Kaki Gretel pegal jalan ke sana-ke mari. Ia memutuskan untuk duduk di bawah pohon rindang. Tempat itu menjadi saksi bahwa seorang gadis keras kepala seperti Gretel dapat luluh oleh adik kelas berkulit putih itu. Bahkan mereka berteman. Mail pun ikut duduk di sampingnya.

"Capek, ya, Kak?"

"Itu karena kamu. Kenapa sih ikutin aku terus. Aku juga butuh waktu untuk sendiri," jawab Gretel ketus.

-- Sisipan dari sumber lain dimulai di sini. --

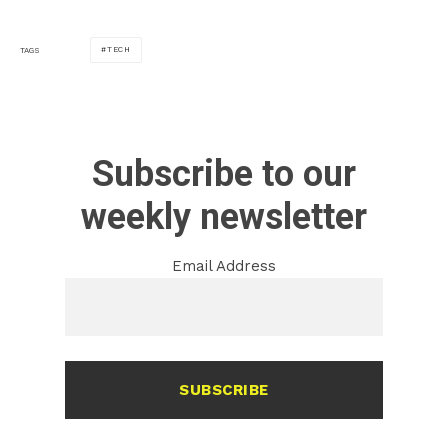
TECH
TAGS
Subscribe to our
weekly newsletter
Email Address
SUBSCRIBE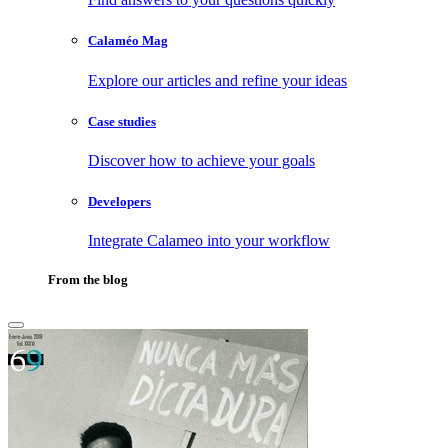
Calaméo Mag
Explore our articles and refine your ideas
Case studies
Discover how to achieve your goals
Developers
Integrate Calameo into your workflow
From the blog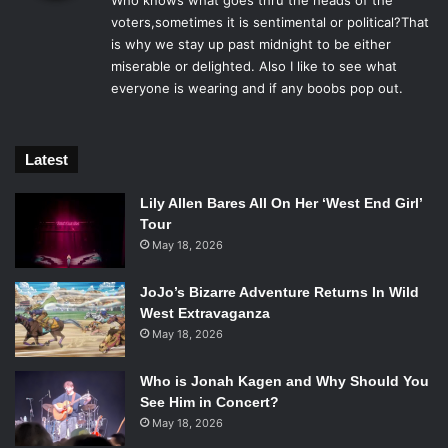
Who knows what goes thru the heads of the
s
Early on,
Boyhood
voters,sometimes it is sentimental or political?That
had all of the momentum with wins from
:
is why we stay up past midnight to be either
all of the major critic group’s awards and also from the
miserable or delighted. Also I like to see what
Golden Globes. But things began to shift in
Birdman
’s favor
everyone is wearing and if any boobs pop out.
when that film won all three of the major awards from the
major guilds: the Producers’ Guild, the Screen Actors’
Guild and the Directors’ Guild. The only film to ever win at
Latest
all three guilds and not go on to win Best Picture was
Apollo 13
, which lost the Oscar to
Braveheart
back in 1995.
Lily Allen Bares All On Her ‘West End Girl’
So while
Boyhood
could still give it some trouble, it’s
Tour
May 18, 2026
looking like
Birdman
is going to soar on Oscar night.
JoJo’s Bizarre Adventure Returns In Wild
Best Director
West Extravaganza
May 18, 2026
Who is Jonah Kagen and Why Should You
Michael Keaton in
Birdman
. Photo Credit: Atsushi
See Him in Concert?
Nishijima/Twentieth Century Fox.
May 18, 2026
The Nominees: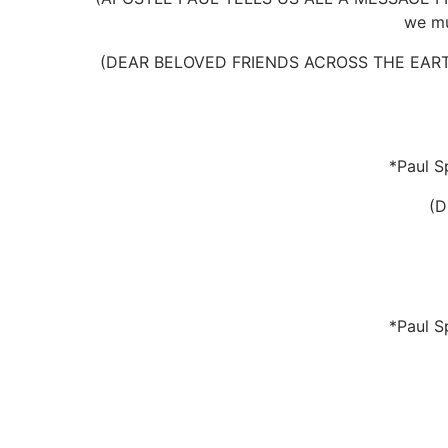
we mu
(DEAR BELOVED FRIENDS ACROSS THE EARTH
*Paul S
(
*Paul S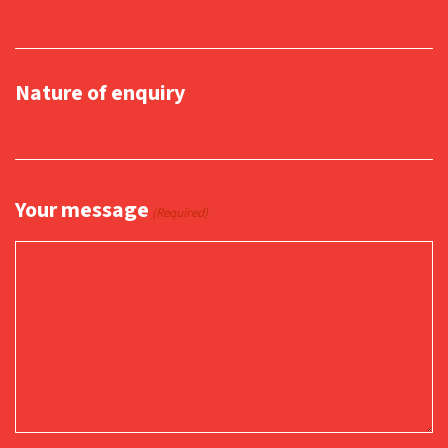
Nature of enquiry
Your message
(Required)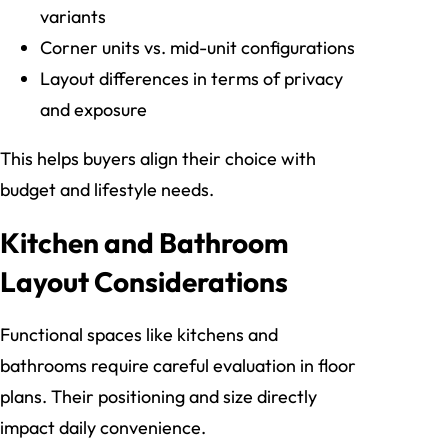
variants
Corner units vs. mid-unit configurations
Layout differences in terms of privacy
and exposure
This helps buyers align their choice with
budget and lifestyle needs.
Kitchen and Bathroom
Layout Considerations
Functional spaces like kitchens and
bathrooms require careful evaluation in floor
plans. Their positioning and size directly
impact daily convenience.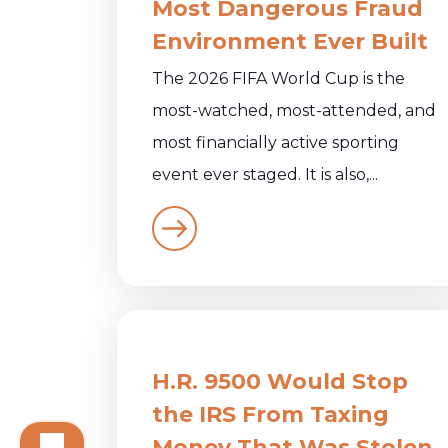
Most Dangerous Fraud
Environment Ever Built
The 2026 FIFA World Cup is the
most-watched, most-attended, and
most financially active sporting
event ever staged. It is also,...
H.R. 9500 Would Stop
the IRS From Taxing
Money That Was Stolen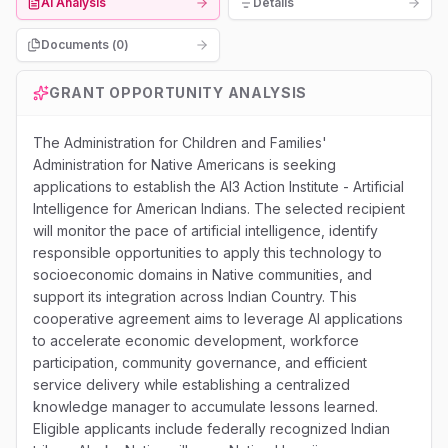
AI Analysis
Details
Documents (
0
)
GRANT OPPORTUNITY ANALYSIS
The Administration for Children and Families'
Administration for Native Americans is seeking
applications to establish the AI3 Action Institute - Artificial
Intelligence for American Indians. The selected recipient
will monitor the pace of artificial intelligence, identify
responsible opportunities to apply this technology to
socioeconomic domains in Native communities, and
support its integration across Indian Country. This
cooperative agreement aims to leverage AI applications
to accelerate economic development, workforce
participation, community governance, and efficient
service delivery while establishing a centralized
knowledge manager to accumulate lessons learned.
Eligible applicants include federally recognized Indian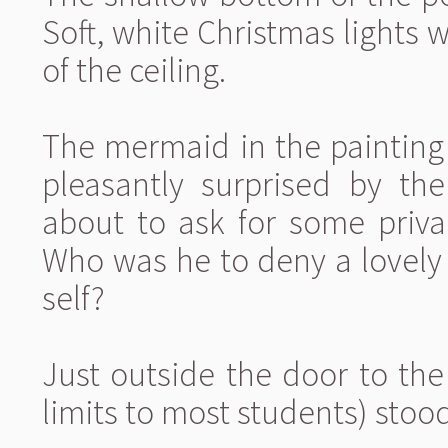
Soft, white Christmas lights
of the ceiling.
The mermaid in the paintin
pleasantly surprised by t
about to ask for some priva
Who was he to deny a lovely
self?
Just outside the door to the
limits to most students) sto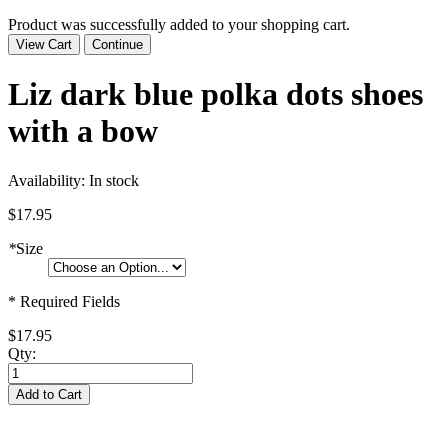
Product was successfully added to your shopping cart.
View Cart
Continue
Liz dark blue polka dots shoes
with a bow
Availability:
In stock
$17.95
*
Size
* Required Fields
$17.95
Qty:
Add to Cart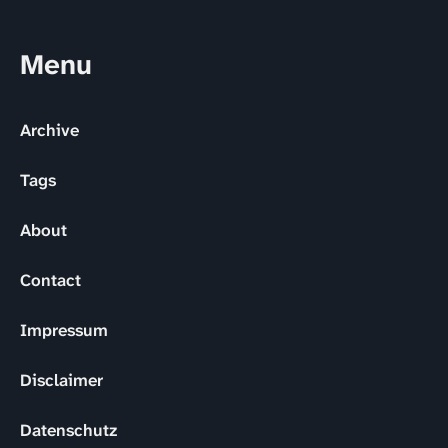
Menu
Archive
Tags
About
Contact
Impressum
Disclaimer
Datenschutz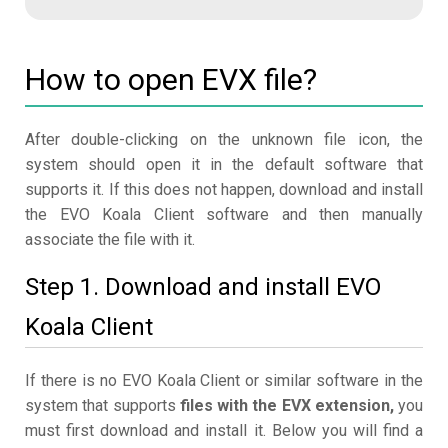
How to open EVX file?
After double-clicking on the unknown file icon, the
system should open it in the default software that
supports it. If this does not happen, download and install
the EVO Koala Client software and then manually
associate the file with it.
Step 1. Download and install EVO
Koala Client
If there is no EVO Koala Client or similar software in the
system that supports
files with the EVX extension,
you
must first download and install it. Below you will find a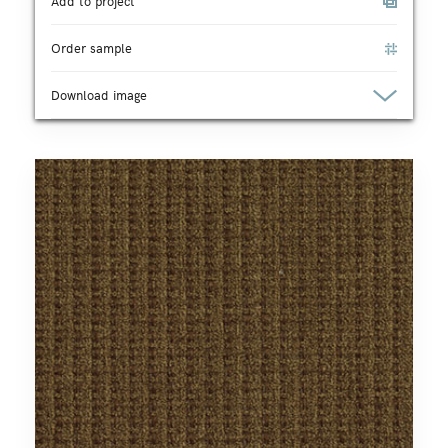
Add to project
Order sample
Download image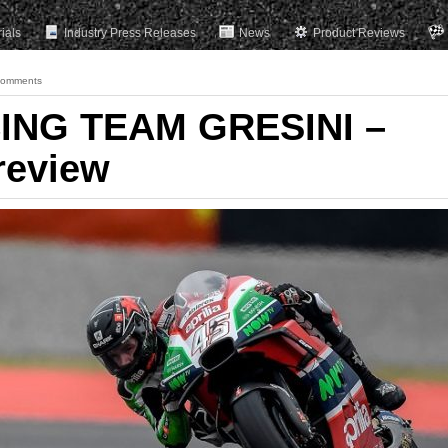
rials
Industry Press Releases
News
Product Reviews
Comments
ING TEAM GRESINI –
review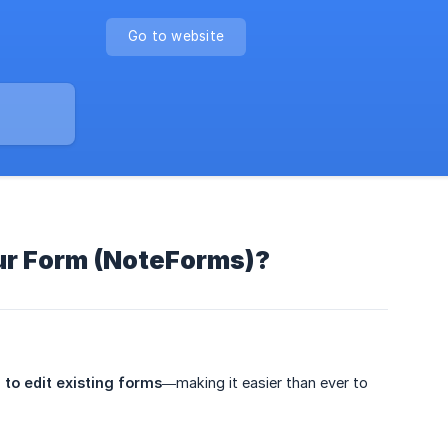
Go to website
our Form (NoteForms)?
I to edit existing forms
—making it easier than ever to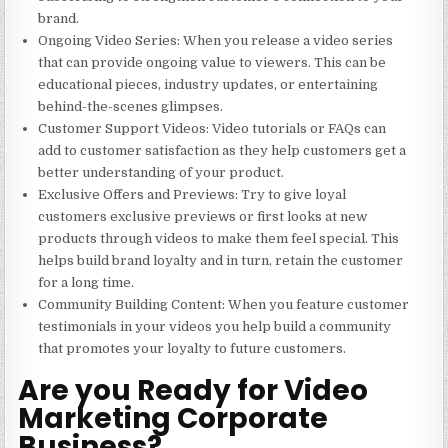
brand.
Ongoing Video Series
: When you release a video series
that can provide ongoing value to viewers. This can be
educational pieces, industry updates, or entertaining
behind-the-scenes glimpses.
Customer Support Videos
: Video tutorials or FAQs can
add to customer satisfaction as they help customers get a
better understanding of your product.
Exclusive Offers and Previews
: Try to give loyal
customers exclusive previews or first looks at new
products through videos to make them feel special. This
helps build brand loyalty and in turn, retain the customer
for a long time.
Community Building Content
: When you feature customer
testimonials in your videos you help build a community
that promotes your loyalty to future customers.
Are you Ready for Video
Marketing Corporate
Business?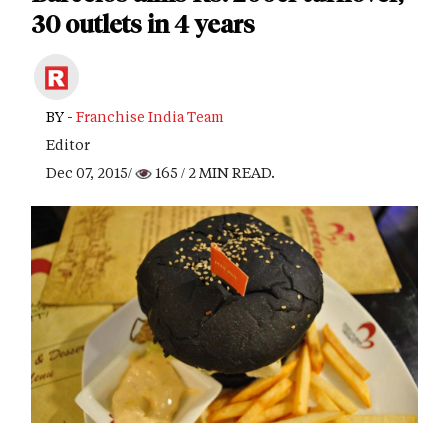
30 outlets in 4 years
BY -
Franchise India Team
Editor
Dec 07, 2015/
165
/ 2 MIN READ.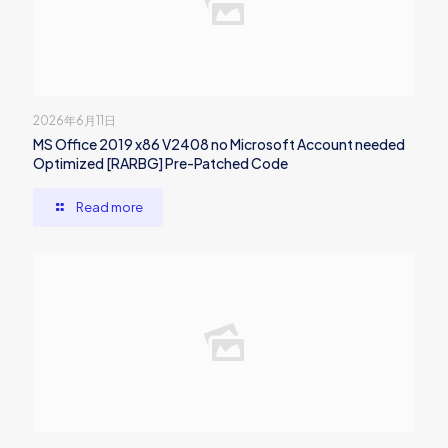
2026年6月11日
MS Office 2019 x86 V2408 no Microsoft Account needed
Optimized [RARBG] Pre-Patched Code
Read more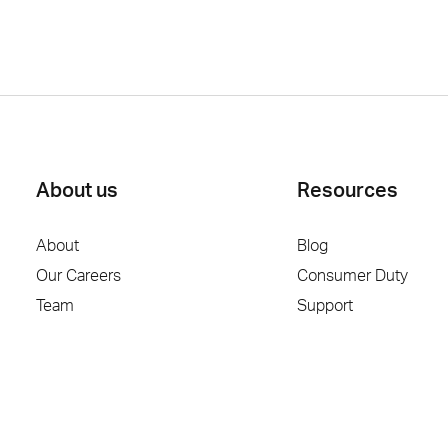
About us
Resources
About
Blog
Our Careers
Consumer Duty
Team
Support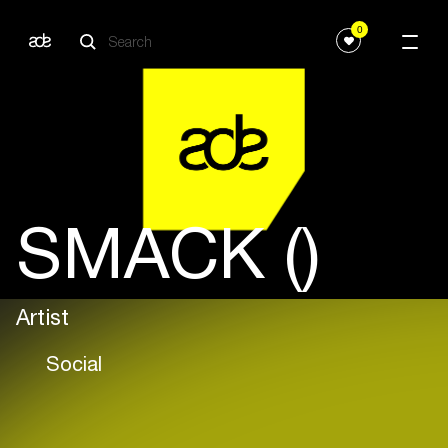
0
SMACK ()
Artist
Social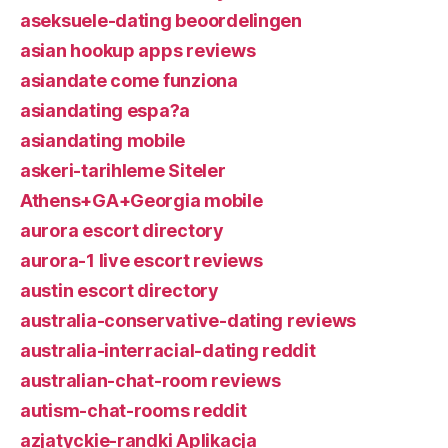
aseksuele-dating beoordelingen
asian hookup apps reviews
asiandate come funziona
asiandating espa?a
asiandating mobile
askeri-tarihleme Siteler
Athens+GA+Georgia mobile
aurora escort directory
aurora-1 live escort reviews
austin escort directory
australia-conservative-dating reviews
australia-interracial-dating reddit
australian-chat-room reviews
autism-chat-rooms reddit
azjatyckie-randki Aplikacja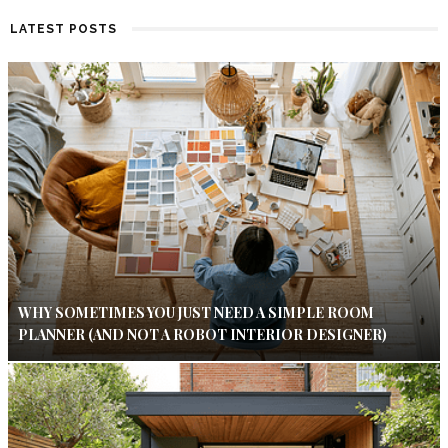
LATEST POSTS
WHY SOMETIMES YOU JUST NEED A SIMPLE ROOM
PLANNER (AND NOT A ROBOT INTERIOR DESIGNER)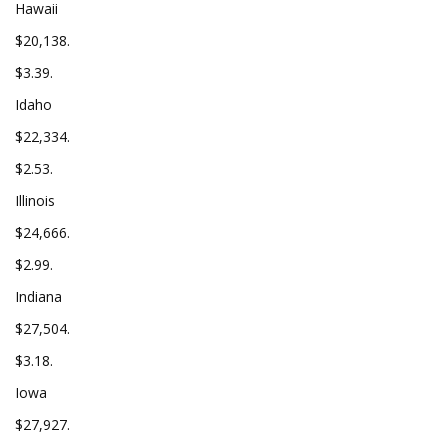
Hawaii
$20,138.
$3.39.
Idaho
$22,334.
$2.53.
Illinois
$24,666.
$2.99.
Indiana
$27,504.
$3.18.
Iowa
$27,927.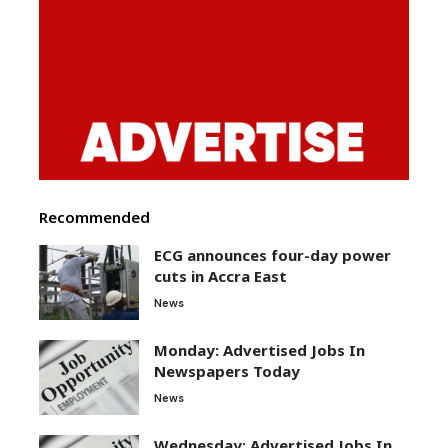
Recommended
ECG announces four-day power
cuts in Accra East
News
Monday: Advertised Jobs In
Newspapers Today
News
Wednesday: Advertised Jobs In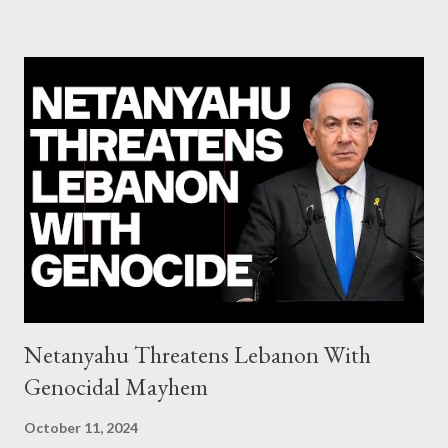
system of chaos: no one can tell the 'when', 'where' and ‘how’ of
the next financial meltdown Standard and Poor's 'coincidentally'
upgrades the Greek economy after Greece expels two Russian
diplomats Jill Stein, Jeremy Corbyn, Bernie Sanders: a
continuously rising political triplet proves that Socialism unites
generations The idiotic circus of terror leads us to the final
collapse WikiLeaks paper reveals Ecuadorian private business
elites declared war on Rafael Correa right after his election and
asked for US support Ho...
Netanyahu Threatens Lebanon With
Genocidal Mayhem
October 11, 2024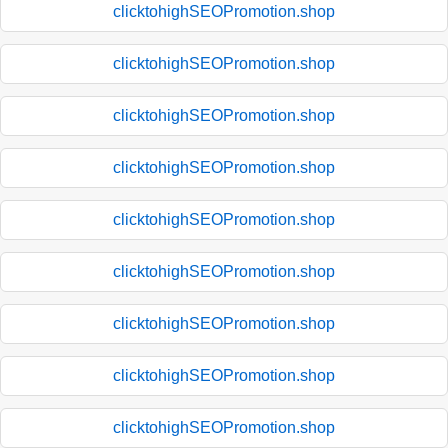
clicktohighSEOPromotion.shop
clicktohighSEOPromotion.shop
clicktohighSEOPromotion.shop
clicktohighSEOPromotion.shop
clicktohighSEOPromotion.shop
clicktohighSEOPromotion.shop
clicktohighSEOPromotion.shop
clicktohighSEOPromotion.shop
clicktohighSEOPromotion.shop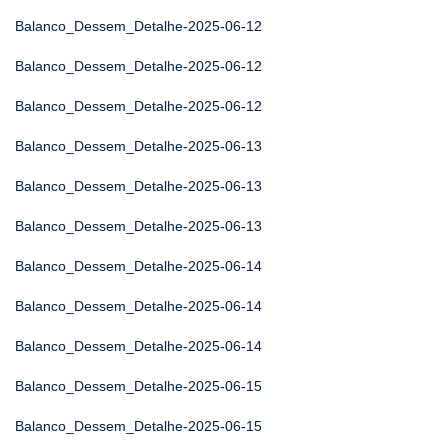
Balanco_Dessem_Detalhe-2025-06-12
Balanco_Dessem_Detalhe-2025-06-12
Balanco_Dessem_Detalhe-2025-06-12
Balanco_Dessem_Detalhe-2025-06-13
Balanco_Dessem_Detalhe-2025-06-13
Balanco_Dessem_Detalhe-2025-06-13
Balanco_Dessem_Detalhe-2025-06-14
Balanco_Dessem_Detalhe-2025-06-14
Balanco_Dessem_Detalhe-2025-06-14
Balanco_Dessem_Detalhe-2025-06-15
Balanco_Dessem_Detalhe-2025-06-15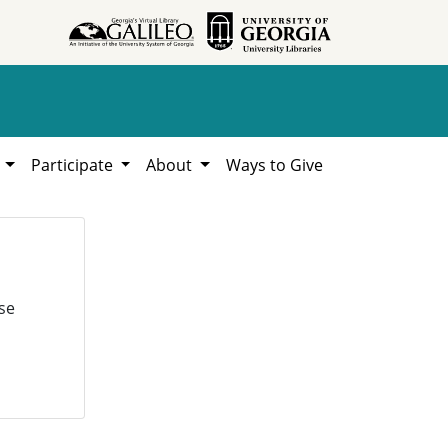
h
Participate
About
Ways to Give
se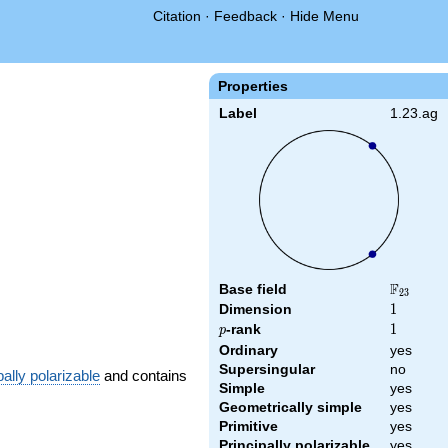
Citation
·
Feedback
·
Hide Menu
Properties
Label
1.23.ag
F
Base field
\F_{23}
2
3
Dimension
1
1
p
-rank
1
1
p
Ordinary
yes
Supersingular
no
pally polarizable
and contains
Simple
yes
Geometrically simple
yes
Primitive
yes
Principally polarizable
yes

"Aku cuma mau menghibur, Kakak. Aku tau permasalahan yang Kakak dan Bang Hansel hadapi itu berat. Walau pun aku nggak bisa bantu memulihkan keadaan. Setidaknya kakak masih punya aku sebagai teman di samping Kakak. Kakak harus membagi beban Kakak ke aku. Tumpahkan saja kesedihan, rasa kecewa, rasa kesal di hati. Mungkin bisa mengurangi duri yang tertancap di hati Kakak."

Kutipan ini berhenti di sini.